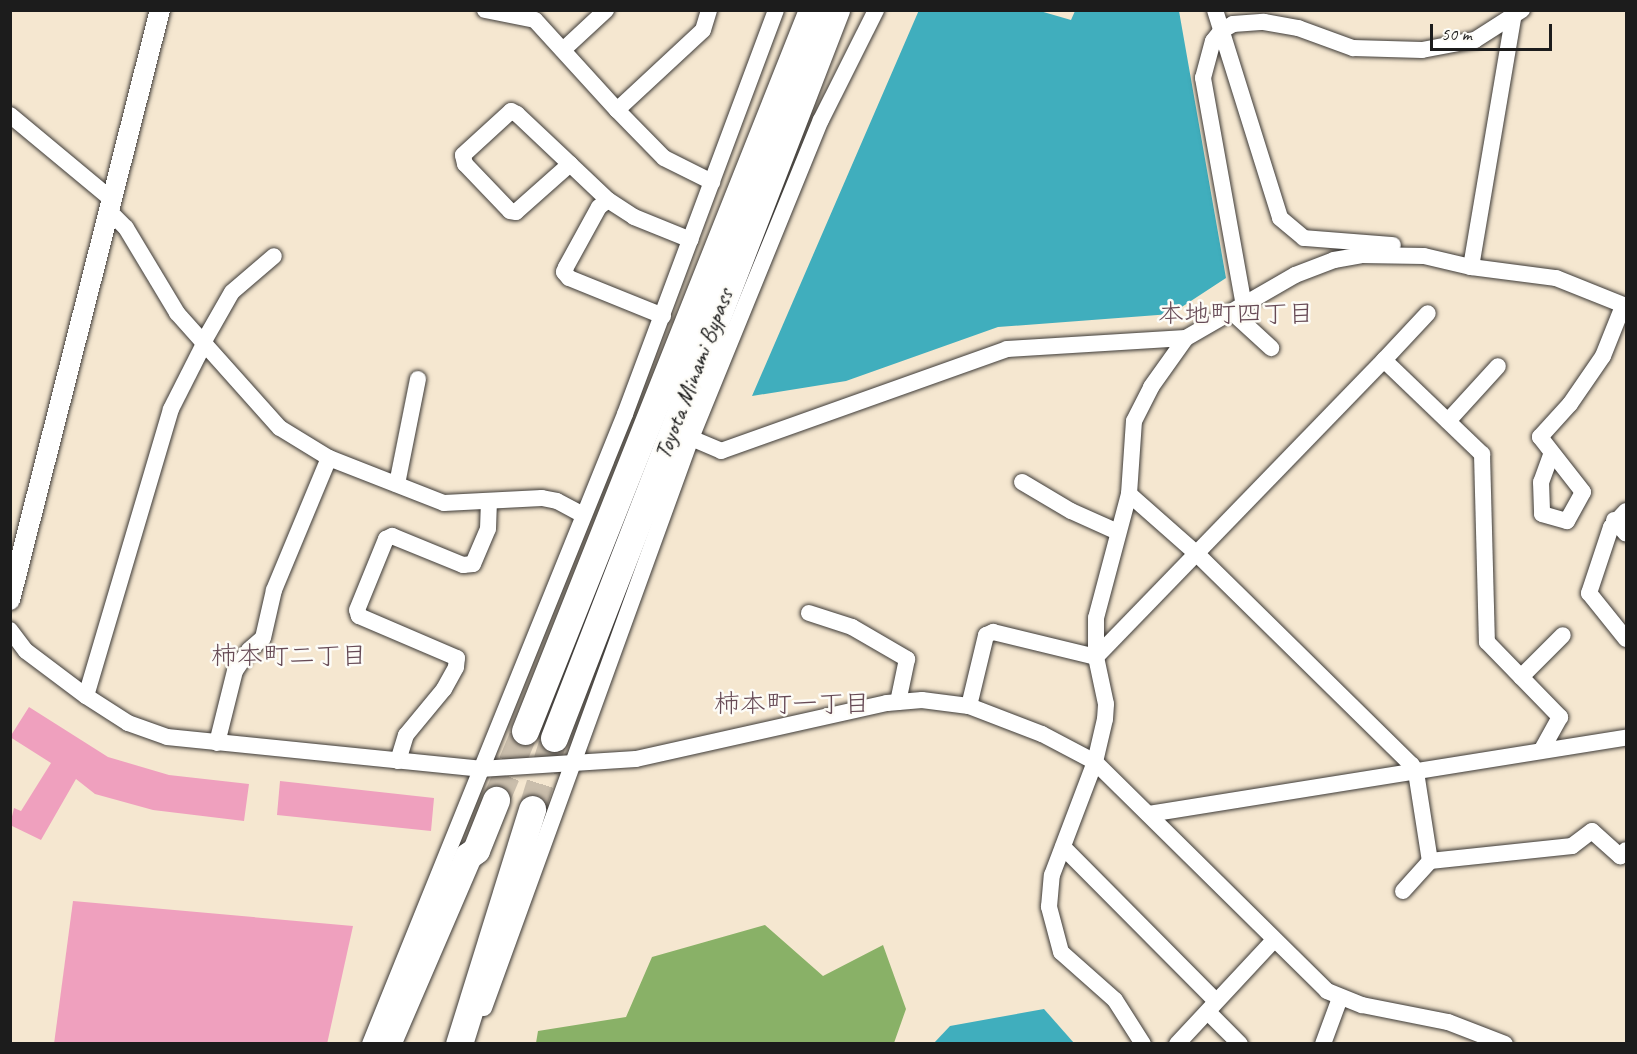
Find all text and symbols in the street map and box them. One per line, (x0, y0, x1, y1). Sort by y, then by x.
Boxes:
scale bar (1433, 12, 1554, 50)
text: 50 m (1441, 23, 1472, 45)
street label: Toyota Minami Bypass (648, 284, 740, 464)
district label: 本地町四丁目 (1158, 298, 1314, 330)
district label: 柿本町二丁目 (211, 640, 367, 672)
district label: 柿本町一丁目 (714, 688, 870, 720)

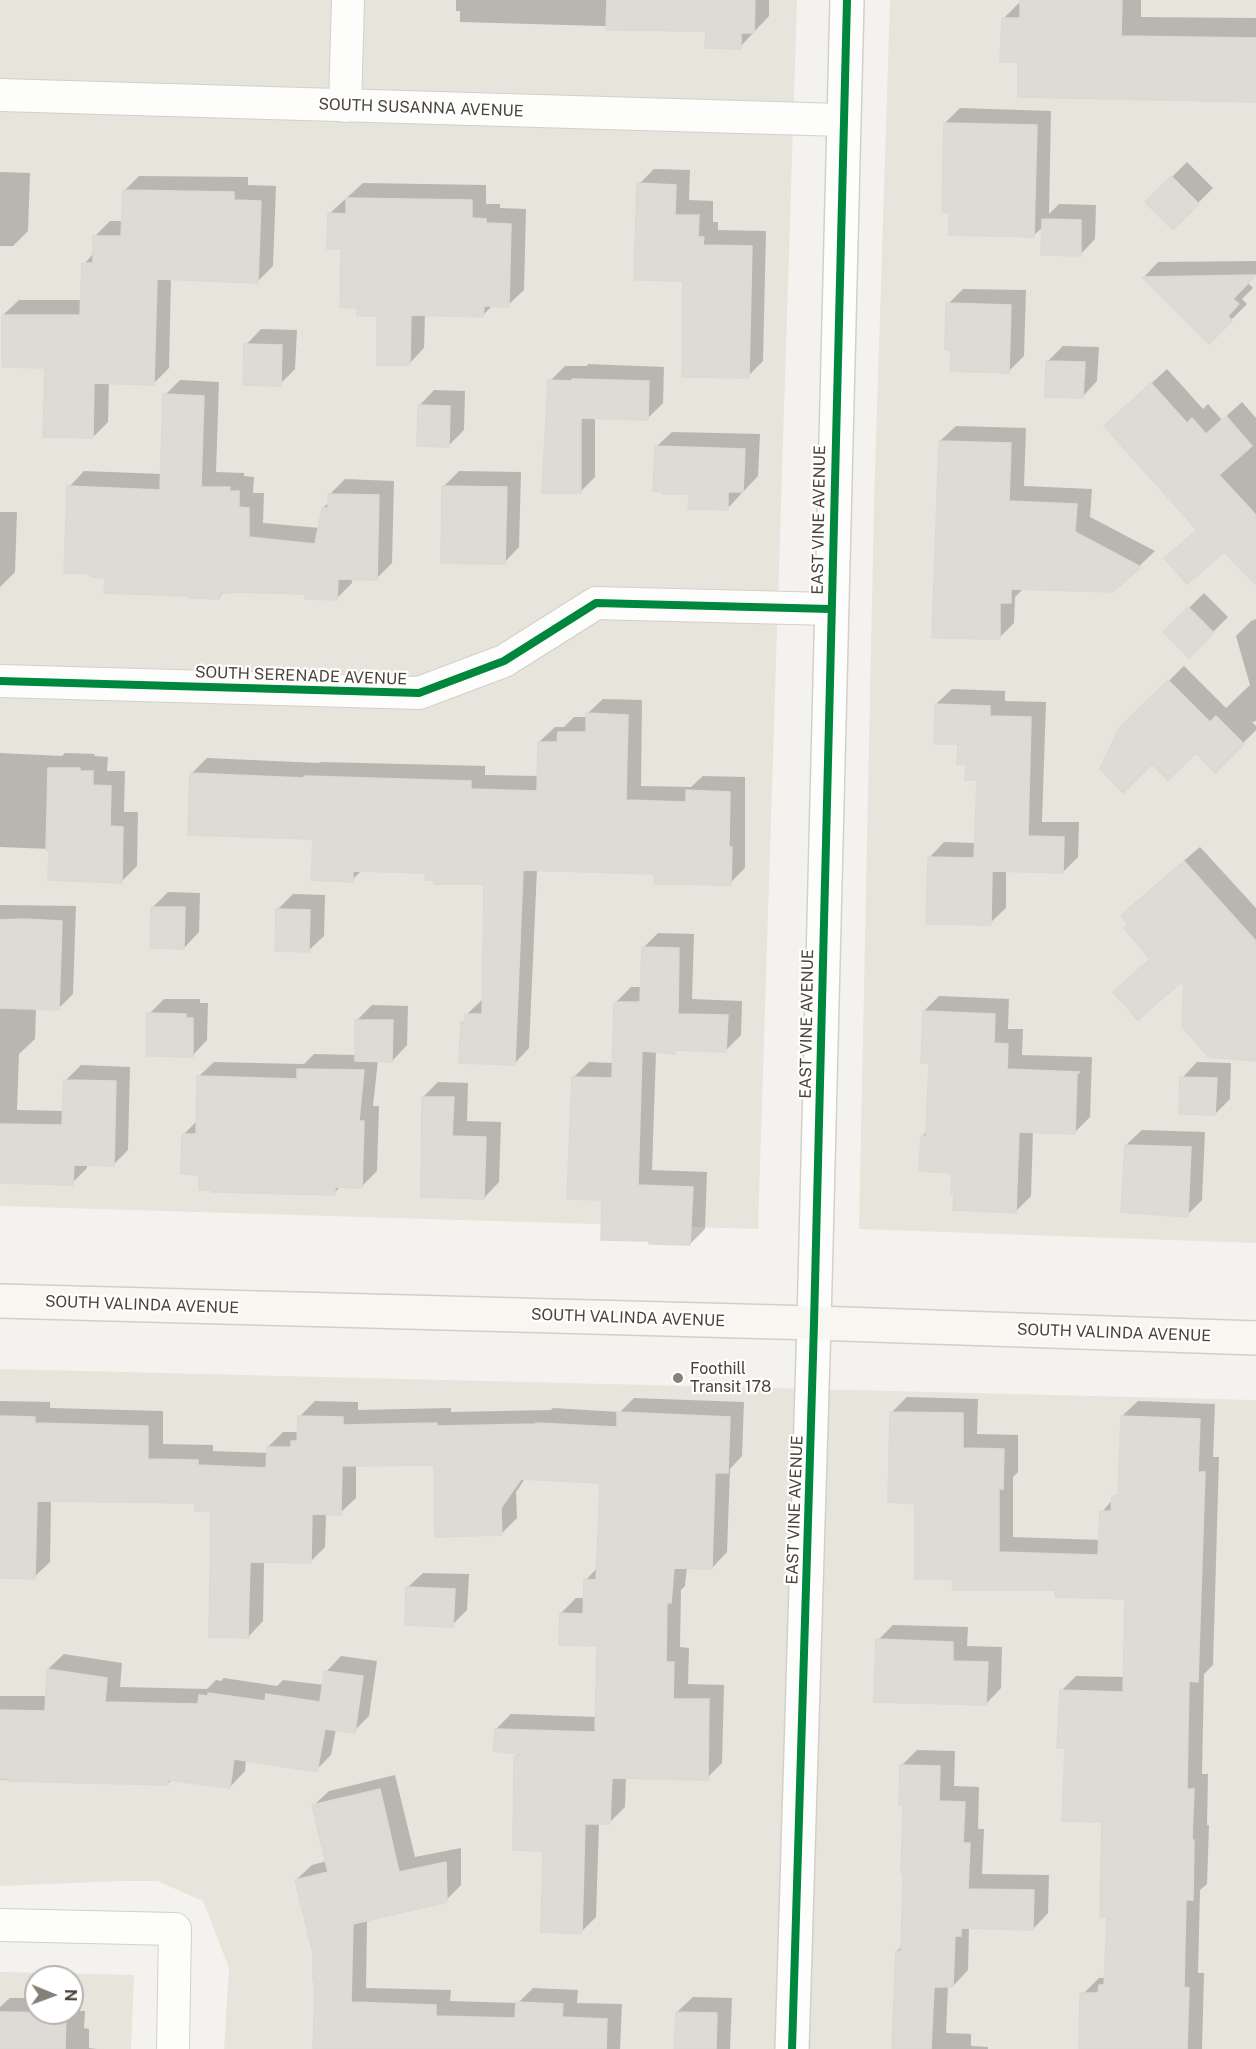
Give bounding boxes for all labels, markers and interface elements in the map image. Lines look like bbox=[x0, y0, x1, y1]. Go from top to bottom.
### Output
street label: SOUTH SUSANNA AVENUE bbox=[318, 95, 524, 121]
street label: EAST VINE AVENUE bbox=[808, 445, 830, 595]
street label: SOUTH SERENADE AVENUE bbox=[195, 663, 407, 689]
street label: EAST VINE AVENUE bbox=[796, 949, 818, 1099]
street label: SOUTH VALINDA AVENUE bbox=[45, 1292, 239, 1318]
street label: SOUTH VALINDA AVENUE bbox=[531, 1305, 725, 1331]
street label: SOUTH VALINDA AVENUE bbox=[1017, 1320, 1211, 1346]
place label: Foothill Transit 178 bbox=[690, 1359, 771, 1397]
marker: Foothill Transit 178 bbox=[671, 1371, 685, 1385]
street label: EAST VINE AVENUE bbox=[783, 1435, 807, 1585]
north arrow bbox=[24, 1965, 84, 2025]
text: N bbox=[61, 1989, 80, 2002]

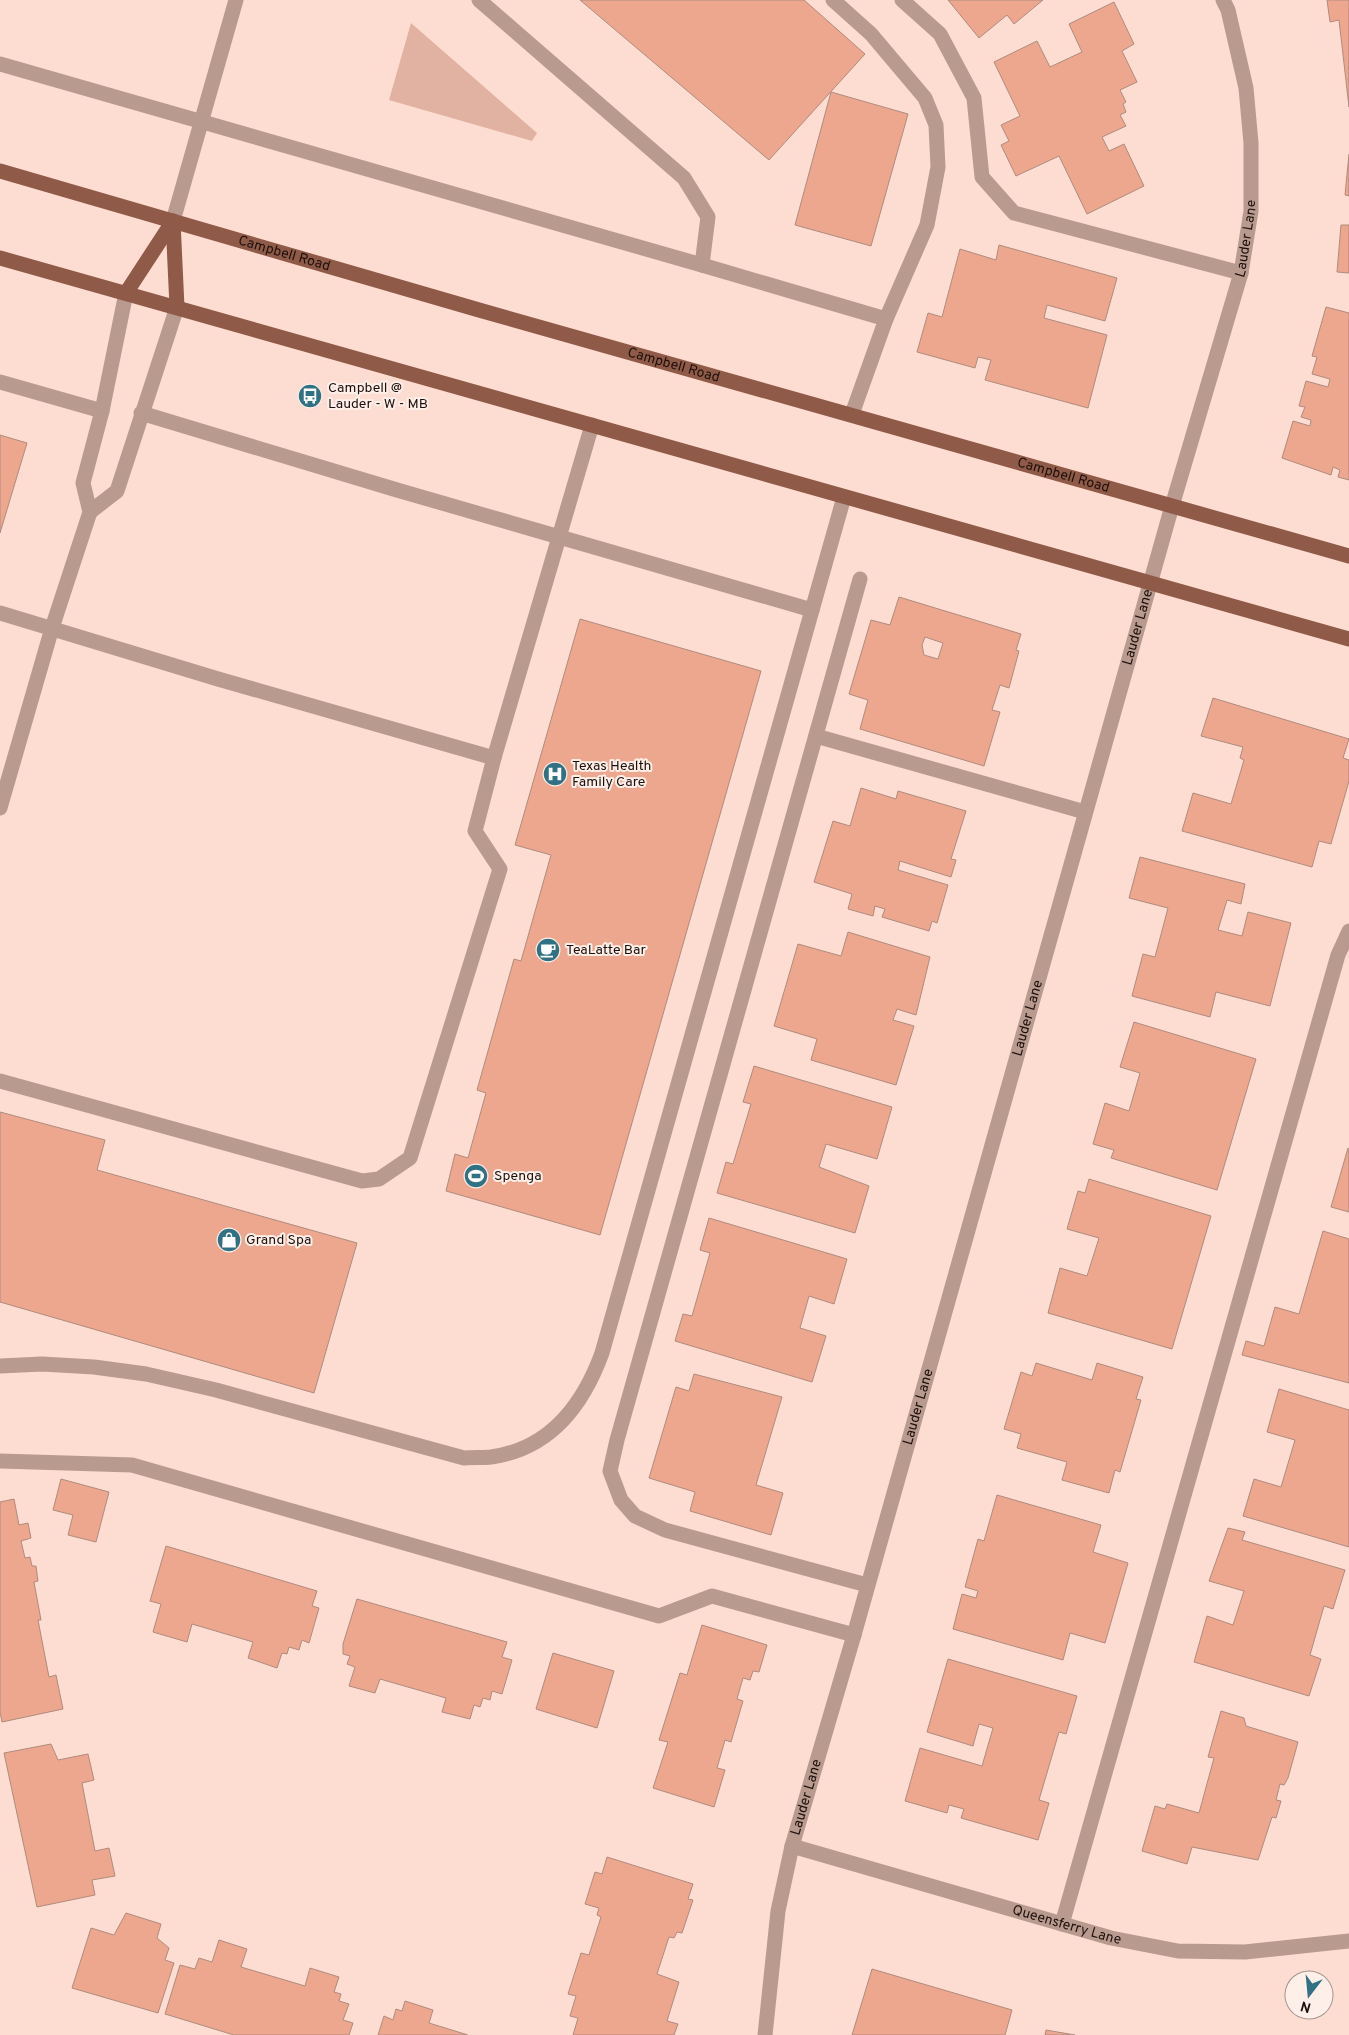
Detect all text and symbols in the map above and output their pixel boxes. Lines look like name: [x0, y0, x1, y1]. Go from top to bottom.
※ ※ ※
### WHAT IS NEEDED
A complete and exact copy of the records is required. Exclude the pictures.

### PROBLEM SOLUTION
Find all text and symbols in the street map and box them. One per line, (x0, y0, x1, y1). Sort by y, then by x.
Boxes:
scale bar (1433, 12, 1554, 50)
text: 50 m (1441, 23, 1472, 45)
street label: Toyota Minami Bypass (648, 284, 740, 464)
district label: 本地町四丁目 (1158, 298, 1314, 330)
district label: 柿本町二丁目 (211, 640, 367, 672)
district label: 柿本町一丁目 (714, 688, 870, 720)

Give bounding boxes for all labels, markers and interface elements in the map image. Lines look like bbox=[x0, y0, x1, y1]. Go from top to bottom.
### Output
street label: SOUTH SUSANNA AVENUE bbox=[318, 95, 524, 121]
street label: EAST VINE AVENUE bbox=[808, 445, 830, 595]
street label: SOUTH SERENADE AVENUE bbox=[195, 663, 407, 689]
street label: EAST VINE AVENUE bbox=[796, 949, 818, 1099]
street label: SOUTH VALINDA AVENUE bbox=[45, 1292, 239, 1318]
street label: SOUTH VALINDA AVENUE bbox=[531, 1305, 725, 1331]
street label: SOUTH VALINDA AVENUE bbox=[1017, 1320, 1211, 1346]
place label: Foothill Transit 178 bbox=[690, 1359, 771, 1397]
marker: Foothill Transit 178 bbox=[671, 1371, 685, 1385]
street label: EAST VINE AVENUE bbox=[783, 1435, 807, 1585]
north arrow bbox=[24, 1965, 84, 2025]
text: N bbox=[61, 1989, 80, 2002]

Detect all text and symbols in the map above and output their pixel boxes. Lines look like name: [x0, y0, x1, y1]. Go from top to bottom.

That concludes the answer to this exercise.